GNOME Bugzilla – Bug 681085
SoupTLD not correctly detecting the public TLDs
Last modified: 2012-08-07 10:12:32 UTC
The patch for https://bugzilla.gnome.org/show_bug.cgi?id=679230 basically broke the is_public_suffix() method and our tests didn't detect that. So we basically have to fix this and also improve the unit tests in order to allow us to catch those regressions.
Created attachment 220164 [details] [review] Patch
Comment on attachment 220164 [details] [review] Patch >Both soup_tld_is_public_suffix() and soup_tld_get_base_domain() were not >working properly after cbae89f4 "working properly" according to what definition? In particular, why is it that you want them to behave differently from the mozilla reference implementation? >used was not cheking for exact matches in the case of is_public_suffix() ^ typo
(In reply to comment #2) > (From update of attachment 220164 [details] [review]) > >Both soup_tld_is_public_suffix() and soup_tld_get_base_domain() were not > >working properly after cbae89f4 > > "working properly" according to what definition? In particular, why is it that > you want them to behave differently from the mozilla reference implementation? Basically I asked Sergio yesterday why soup_tld_is_public_suffix(".com") was returning FALSE, assuming it was broken. He seemed to agree with this. If this is working as specified how are we meant to use the API to figure out that (simple?) question. Maybe it's just the documentation being very unclear, but it seemed to me that call should return TRUE.
(In reply to comment #2) > (From update of attachment 220164 [details] [review]) > >Both soup_tld_is_public_suffix() and soup_tld_get_base_domain() were not > >working properly after cbae89f4 > > "working properly" according to what definition? In particular, why is it that > you want them to behave differently from the mozilla reference implementation? According to our definition :). I meant, as Xan said things like (".com") are clearly public suffixes, the original implementation was returning TRUE for it and after the change I mentioned it started to return FALSE. Thing is that they were working as expected in the original code, then we regressed them but didn't notice because the tests were not good enough, and weren't able to detect such regressions. Regarding the Mozilla implementation, the thing is that they were always different because they don't even have the same API as we have. Mozilla provides a GetPublicSuffix() method instead of a is_public_suffix() as we have, which does not exactly the same. On the other hand that method does not make sense on its own, in the sense that it is only meant to be used by their cookie service, which is the one that performs some additional checks in order to know if they can set a cookie for a particular domain or not.
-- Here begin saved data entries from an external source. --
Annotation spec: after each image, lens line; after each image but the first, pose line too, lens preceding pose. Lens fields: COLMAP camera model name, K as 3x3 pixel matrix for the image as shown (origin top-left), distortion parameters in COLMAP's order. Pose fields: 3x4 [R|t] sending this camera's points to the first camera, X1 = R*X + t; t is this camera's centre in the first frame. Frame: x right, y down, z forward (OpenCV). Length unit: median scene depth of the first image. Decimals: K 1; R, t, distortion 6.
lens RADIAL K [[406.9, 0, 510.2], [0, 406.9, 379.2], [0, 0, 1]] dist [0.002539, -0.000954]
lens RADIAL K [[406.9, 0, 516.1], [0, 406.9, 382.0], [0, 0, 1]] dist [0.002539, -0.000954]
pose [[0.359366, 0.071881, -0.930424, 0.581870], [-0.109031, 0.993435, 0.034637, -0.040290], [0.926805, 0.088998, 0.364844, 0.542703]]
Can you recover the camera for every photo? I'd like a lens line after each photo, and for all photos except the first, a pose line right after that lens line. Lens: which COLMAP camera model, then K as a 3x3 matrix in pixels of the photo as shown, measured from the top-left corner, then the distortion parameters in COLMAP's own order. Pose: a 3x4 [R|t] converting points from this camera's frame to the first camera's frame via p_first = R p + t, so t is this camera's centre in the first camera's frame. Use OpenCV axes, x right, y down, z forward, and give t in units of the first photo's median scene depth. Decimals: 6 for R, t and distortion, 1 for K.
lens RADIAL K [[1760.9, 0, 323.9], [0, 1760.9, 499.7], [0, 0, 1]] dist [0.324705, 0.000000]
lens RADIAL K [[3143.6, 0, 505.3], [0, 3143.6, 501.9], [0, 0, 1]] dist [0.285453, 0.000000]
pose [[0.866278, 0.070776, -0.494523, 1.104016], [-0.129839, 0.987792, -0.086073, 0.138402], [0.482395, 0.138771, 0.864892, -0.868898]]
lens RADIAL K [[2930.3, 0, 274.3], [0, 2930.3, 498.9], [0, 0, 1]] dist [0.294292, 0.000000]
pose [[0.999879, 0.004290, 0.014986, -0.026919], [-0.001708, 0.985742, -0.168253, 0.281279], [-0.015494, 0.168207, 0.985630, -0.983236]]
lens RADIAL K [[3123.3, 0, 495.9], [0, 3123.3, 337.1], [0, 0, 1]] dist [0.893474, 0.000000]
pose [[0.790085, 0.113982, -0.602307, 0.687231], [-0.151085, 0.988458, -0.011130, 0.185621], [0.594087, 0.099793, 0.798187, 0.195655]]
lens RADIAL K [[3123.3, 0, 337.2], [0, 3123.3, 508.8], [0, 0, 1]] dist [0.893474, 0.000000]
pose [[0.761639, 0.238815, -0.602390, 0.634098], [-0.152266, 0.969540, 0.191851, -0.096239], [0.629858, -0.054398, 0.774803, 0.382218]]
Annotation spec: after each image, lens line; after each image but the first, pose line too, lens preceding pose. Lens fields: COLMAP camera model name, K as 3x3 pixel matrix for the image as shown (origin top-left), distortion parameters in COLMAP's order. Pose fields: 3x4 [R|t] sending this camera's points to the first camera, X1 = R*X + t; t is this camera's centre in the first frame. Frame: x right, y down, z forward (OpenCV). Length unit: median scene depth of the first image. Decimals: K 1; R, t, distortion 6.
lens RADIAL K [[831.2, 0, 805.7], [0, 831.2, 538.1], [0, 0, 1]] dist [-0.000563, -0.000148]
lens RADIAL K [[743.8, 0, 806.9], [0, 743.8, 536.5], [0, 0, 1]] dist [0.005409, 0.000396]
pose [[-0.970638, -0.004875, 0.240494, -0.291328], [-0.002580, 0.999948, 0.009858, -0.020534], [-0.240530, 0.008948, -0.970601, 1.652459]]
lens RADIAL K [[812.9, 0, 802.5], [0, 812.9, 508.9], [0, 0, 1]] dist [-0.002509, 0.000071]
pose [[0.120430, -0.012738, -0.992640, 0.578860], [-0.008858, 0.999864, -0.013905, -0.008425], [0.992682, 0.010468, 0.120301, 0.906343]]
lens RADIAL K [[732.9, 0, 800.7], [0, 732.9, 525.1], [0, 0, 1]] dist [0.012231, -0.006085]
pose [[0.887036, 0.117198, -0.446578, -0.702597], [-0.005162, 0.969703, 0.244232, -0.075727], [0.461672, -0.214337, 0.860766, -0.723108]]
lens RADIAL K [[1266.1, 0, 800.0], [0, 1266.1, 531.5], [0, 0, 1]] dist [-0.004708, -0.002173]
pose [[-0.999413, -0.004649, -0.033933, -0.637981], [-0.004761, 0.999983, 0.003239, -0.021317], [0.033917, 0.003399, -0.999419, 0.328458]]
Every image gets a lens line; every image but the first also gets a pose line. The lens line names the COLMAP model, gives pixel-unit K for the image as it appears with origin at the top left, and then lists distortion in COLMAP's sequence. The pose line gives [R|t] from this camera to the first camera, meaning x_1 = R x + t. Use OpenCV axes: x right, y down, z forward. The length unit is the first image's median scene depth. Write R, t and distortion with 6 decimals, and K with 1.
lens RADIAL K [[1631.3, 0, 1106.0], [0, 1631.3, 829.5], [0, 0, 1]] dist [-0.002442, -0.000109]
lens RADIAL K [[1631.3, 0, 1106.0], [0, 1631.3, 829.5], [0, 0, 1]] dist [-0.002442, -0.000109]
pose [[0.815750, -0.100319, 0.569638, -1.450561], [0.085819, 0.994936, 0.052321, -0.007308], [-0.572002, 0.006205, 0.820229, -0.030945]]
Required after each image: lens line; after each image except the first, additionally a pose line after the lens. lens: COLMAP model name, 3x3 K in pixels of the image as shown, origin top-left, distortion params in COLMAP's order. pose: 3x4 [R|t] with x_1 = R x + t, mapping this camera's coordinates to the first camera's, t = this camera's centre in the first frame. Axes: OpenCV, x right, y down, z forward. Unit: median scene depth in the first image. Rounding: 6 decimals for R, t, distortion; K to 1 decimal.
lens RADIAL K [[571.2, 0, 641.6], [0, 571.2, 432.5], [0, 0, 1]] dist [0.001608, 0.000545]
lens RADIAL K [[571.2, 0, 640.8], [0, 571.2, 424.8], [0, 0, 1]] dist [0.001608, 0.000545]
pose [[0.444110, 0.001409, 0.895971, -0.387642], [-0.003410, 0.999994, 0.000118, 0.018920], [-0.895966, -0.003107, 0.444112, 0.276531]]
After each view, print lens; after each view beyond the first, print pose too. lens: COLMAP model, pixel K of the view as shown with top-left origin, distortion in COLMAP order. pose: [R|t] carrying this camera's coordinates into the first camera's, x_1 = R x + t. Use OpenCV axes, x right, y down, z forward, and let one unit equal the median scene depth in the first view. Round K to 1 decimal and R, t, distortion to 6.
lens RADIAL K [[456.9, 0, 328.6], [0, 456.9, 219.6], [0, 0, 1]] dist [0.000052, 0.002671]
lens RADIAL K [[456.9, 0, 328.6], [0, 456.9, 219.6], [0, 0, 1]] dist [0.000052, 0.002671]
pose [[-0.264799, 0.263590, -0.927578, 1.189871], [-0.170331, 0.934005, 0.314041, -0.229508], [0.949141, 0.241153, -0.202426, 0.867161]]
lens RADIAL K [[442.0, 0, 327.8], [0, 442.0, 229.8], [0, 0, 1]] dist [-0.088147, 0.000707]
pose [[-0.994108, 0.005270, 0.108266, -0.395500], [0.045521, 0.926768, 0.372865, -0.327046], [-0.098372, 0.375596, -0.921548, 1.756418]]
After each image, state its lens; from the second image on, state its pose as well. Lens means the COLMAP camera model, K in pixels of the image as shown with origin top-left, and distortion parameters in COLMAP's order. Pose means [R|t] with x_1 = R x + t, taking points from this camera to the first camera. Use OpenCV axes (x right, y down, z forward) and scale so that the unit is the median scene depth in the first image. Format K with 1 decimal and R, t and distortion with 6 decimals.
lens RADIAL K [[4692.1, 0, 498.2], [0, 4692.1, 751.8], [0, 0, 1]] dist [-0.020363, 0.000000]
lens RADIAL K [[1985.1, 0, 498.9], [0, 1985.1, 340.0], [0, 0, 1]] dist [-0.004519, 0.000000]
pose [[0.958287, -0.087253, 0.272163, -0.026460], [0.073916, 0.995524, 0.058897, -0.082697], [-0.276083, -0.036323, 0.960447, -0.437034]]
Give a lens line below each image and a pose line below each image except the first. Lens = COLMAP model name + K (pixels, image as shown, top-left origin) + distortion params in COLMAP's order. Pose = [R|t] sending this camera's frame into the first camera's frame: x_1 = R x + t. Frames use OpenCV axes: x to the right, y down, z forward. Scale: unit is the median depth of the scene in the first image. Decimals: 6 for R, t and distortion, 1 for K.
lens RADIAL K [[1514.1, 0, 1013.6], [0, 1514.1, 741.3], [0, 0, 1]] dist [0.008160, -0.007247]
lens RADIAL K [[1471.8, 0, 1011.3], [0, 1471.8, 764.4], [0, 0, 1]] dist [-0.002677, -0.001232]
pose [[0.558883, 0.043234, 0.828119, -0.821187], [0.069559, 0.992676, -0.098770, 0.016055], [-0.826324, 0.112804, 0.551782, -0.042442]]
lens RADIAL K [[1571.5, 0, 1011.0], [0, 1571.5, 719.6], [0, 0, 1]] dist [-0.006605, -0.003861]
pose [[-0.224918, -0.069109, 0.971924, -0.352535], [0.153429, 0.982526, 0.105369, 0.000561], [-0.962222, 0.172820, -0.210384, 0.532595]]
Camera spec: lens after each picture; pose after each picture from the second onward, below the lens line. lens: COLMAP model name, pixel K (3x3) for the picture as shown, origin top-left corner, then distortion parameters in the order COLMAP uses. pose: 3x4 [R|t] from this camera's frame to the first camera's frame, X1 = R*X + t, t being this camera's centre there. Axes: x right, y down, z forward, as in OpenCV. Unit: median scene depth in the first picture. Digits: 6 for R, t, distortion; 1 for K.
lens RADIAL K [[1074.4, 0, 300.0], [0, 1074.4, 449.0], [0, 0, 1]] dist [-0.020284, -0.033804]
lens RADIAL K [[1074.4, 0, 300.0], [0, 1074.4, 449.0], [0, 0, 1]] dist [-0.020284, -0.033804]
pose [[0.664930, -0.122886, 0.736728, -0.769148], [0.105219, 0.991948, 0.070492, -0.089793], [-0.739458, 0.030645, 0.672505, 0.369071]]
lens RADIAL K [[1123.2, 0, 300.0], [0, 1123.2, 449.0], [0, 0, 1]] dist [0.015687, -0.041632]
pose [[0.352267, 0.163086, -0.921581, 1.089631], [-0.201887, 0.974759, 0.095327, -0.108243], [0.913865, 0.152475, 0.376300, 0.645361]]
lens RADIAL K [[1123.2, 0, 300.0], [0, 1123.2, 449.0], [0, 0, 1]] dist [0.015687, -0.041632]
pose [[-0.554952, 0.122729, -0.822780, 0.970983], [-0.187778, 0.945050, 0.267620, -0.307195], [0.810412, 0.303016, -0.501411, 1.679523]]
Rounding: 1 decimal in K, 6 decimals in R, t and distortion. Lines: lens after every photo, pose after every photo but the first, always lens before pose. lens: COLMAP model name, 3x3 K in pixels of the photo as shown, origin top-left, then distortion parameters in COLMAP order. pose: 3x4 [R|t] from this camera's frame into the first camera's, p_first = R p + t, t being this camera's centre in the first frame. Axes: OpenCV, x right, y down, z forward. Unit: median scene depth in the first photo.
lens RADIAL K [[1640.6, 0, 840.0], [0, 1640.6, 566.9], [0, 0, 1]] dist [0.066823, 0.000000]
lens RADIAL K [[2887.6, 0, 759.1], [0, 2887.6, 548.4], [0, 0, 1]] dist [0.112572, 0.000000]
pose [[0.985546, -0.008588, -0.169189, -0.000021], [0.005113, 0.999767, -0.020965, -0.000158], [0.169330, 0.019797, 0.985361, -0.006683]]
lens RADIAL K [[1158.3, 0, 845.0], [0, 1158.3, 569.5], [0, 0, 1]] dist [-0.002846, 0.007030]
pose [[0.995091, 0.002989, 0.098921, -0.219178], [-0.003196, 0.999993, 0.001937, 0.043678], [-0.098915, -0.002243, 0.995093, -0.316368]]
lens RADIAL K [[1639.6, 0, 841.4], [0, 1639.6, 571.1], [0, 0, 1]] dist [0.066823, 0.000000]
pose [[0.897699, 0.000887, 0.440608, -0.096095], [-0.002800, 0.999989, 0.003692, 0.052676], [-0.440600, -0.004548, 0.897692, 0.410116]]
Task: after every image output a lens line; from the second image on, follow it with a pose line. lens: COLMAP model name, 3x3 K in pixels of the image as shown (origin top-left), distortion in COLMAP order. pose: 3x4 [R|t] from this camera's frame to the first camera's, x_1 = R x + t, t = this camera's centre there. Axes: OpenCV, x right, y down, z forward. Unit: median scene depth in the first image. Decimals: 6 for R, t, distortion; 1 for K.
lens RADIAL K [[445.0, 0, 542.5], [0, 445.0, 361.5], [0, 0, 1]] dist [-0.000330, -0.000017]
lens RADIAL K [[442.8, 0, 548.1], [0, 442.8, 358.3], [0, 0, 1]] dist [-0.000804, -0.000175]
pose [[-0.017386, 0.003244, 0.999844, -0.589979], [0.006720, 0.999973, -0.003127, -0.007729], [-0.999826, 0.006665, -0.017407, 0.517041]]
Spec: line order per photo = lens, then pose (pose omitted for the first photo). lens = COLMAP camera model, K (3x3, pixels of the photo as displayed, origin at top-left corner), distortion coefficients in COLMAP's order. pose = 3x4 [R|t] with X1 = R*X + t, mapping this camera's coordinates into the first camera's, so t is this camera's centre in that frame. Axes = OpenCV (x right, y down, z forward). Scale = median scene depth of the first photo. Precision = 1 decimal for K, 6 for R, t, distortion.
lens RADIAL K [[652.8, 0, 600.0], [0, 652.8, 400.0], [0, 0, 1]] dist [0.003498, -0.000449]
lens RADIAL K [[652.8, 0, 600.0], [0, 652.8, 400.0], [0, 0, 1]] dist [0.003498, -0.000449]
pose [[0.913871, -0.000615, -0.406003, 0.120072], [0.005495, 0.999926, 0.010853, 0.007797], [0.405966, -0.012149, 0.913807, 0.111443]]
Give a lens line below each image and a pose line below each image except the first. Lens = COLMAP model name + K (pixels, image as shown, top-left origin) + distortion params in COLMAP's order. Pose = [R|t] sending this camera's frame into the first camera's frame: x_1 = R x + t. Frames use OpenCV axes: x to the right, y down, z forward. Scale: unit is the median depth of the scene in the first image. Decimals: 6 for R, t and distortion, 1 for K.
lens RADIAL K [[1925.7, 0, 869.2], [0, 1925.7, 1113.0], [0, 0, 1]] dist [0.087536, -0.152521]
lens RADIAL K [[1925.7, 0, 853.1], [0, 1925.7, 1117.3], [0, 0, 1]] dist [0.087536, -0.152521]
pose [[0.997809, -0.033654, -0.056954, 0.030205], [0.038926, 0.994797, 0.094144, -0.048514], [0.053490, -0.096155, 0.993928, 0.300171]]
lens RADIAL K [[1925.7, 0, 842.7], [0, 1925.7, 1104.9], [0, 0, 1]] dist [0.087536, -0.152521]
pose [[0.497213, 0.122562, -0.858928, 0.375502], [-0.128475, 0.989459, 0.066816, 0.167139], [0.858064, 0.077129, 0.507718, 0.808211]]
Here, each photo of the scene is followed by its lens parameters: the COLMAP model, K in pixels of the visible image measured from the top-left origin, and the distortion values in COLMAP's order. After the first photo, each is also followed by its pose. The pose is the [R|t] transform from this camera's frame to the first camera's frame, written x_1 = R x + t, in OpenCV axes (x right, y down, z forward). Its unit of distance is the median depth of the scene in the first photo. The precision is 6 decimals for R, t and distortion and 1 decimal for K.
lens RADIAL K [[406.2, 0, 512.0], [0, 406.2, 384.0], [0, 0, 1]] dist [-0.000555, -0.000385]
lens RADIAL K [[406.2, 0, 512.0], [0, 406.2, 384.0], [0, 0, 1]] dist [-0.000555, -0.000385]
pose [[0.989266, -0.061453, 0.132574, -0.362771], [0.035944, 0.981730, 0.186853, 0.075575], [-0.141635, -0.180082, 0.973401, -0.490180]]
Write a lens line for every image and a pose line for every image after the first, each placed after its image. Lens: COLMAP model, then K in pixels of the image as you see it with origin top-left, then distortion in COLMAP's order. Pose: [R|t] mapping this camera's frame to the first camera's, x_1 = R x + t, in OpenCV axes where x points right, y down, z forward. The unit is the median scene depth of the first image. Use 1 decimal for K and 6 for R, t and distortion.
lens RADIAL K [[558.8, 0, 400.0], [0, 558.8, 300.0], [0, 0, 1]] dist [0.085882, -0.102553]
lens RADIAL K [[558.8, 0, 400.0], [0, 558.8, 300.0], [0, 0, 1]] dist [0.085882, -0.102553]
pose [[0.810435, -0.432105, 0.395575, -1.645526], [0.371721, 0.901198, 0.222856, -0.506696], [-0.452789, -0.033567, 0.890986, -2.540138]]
(In reply to comment #3) > Basically I asked Sergio yesterday why soup_tld_is_public_suffix(".com") was > returning FALSE, assuming it was broken. He seemed to agree with this. ah, yeah, that's definitely a bug But it seems weird to say that the base domain of "a.b.example.local" is "example.local". Why not "local"? Or "b.example.local"? That seems completely arbitrary. I think for things that aren't in the TLDs list, we should stick with the Mozilla behavior of saying that they have no base domain.
(In reply to comment #5) > But it seems weird to say that the base domain of "a.b.example.local" is > "example.local". Why not "local"? Or "b.example.local"? That seems completely > arbitrary. I think for things that aren't in the TLDs list, we should stick > with the Mozilla behavior of saying that they have no base domain. Do not let tests mislead you Dan ;), the tests cases I used for our unit tests do not come from Mozilla code but from the publicsuffix.org website. They're just published there to help implementors. Back to the point, in this case, I think we should not base our decision in the Mozilla implementation. Thing is that Mozilla behavior is exactly what this last patch does. Basically the base domain is defined in the code as the tld (even if it isn't public) plus an additional domain. Furthermore, the Mozilla implementation will return "local" as the public suffix for "a.local" even if "local" is not listed. What you said makes much more sense to me, deciding what's the base domain of a local url is absolutely arbitrary, so I'd say that we should keep the is_public_domain() fix and return NULL for get_base_domain() of local url's as you mentioned. We might add some comments to the docs in order to make that explicit. Does it make sense?
Created attachment 220427 [details] [review] Patch
(In reply to comment #6) > Thing is that Mozilla behavior is exactly what this > last patch does. Basically the base domain is defined in the code as the tld > (even if it isn't public) plus an additional domain. Furthermore, the Mozilla > implementation will return "local" as the public suffix for "a.local" even if > "local" is not listed. Hm... I suppose the idea is that as ICANN adds more pointless TLDs, we shouldn't *completely* lose. OK, keep the patch as it is currently. Beware that I just updated effective_tld_names.dat, so be sure to run tld-test again after rebasing to make sure it still works with the current data.
Pushed to master 82084a0